We should pair negative assertions with positive ones.

Asserting that something doesn’t exist, or isn’t in a list, can be dangerous. These are perfectly valid assertions that we might want to make about our program, but they often line up with the default state of the world. Most things aren’t in most lists, so asserting that something isn’t in a list could easily pass by default.

Similarlay we should pair dynamic assertions with static ones.

In this example, if the list of comments is empty, then we aren’t actually making any assertions and the test will silently pass. We can sense check the dynamic assertions by (for example) asserting that the list isn’t empty first.

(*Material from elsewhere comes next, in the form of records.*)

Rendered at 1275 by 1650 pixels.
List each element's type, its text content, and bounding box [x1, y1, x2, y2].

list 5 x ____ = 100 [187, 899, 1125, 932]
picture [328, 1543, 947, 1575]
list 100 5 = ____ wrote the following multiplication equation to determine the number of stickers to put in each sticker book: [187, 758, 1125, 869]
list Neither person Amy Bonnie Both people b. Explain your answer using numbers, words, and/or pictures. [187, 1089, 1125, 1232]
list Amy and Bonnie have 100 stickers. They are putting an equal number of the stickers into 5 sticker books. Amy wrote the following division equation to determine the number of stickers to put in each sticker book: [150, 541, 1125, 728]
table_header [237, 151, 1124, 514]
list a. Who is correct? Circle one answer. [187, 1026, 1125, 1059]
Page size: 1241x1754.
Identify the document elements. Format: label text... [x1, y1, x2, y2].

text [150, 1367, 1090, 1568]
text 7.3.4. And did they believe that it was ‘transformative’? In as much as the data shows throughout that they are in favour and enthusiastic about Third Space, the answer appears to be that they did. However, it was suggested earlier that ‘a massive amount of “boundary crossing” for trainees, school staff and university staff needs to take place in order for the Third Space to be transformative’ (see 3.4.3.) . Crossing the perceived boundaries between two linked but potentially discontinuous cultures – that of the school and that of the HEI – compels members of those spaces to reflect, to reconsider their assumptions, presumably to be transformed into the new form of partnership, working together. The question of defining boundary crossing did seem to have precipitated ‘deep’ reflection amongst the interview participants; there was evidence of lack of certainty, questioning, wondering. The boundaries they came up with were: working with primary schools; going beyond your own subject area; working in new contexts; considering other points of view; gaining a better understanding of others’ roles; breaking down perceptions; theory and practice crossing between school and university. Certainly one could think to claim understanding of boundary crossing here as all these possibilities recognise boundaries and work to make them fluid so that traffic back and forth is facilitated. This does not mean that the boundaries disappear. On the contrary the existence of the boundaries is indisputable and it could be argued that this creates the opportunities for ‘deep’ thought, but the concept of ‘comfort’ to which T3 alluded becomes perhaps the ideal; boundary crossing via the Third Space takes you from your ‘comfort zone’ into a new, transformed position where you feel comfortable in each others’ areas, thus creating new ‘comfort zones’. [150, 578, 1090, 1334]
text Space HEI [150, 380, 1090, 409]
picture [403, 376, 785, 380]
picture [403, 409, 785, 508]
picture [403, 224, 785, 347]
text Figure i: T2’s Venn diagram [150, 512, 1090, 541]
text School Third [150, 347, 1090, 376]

Rather than asserting how things are at the end of a test, make assertions about how things have changed since the beginning of the test. This helps verify that the final state is actually different from the default state of our test. If it’s not, then our test hasn’t done anything.

We can use more explicit test setup.

It’s tempting to make assertions about existing factories or fixtures defined elsewhere. But not only do we lose important context that explains what we think our test is doing, it’s really easy for that setup to change and our test might stop making sense.

When we manually verify our tests are not false negatives, we need to make sure the failures are meaningful. For example a NameError or NoMethodError don’t necessarily indiciate we don’t have a false negative, it might just mean we commented out the wrong thing and broke our test setup.

To summarize: it’s easy to write false negative tests by mistake. The examples here were contrived to be simple, but in a real codebase you might make a change several steps removed from a false negative test and not realize.

Tests can become false negatives over time, so even if we see them fail when we first write them, that doesn’t guarantee they will remain correct forever. We need to continually ensure our tests actually reflect the current implementation.

Catching false negative tests with tooling is probably impractical, so instead we should practice good testing habits, write robust tests, and make sure we see them fail.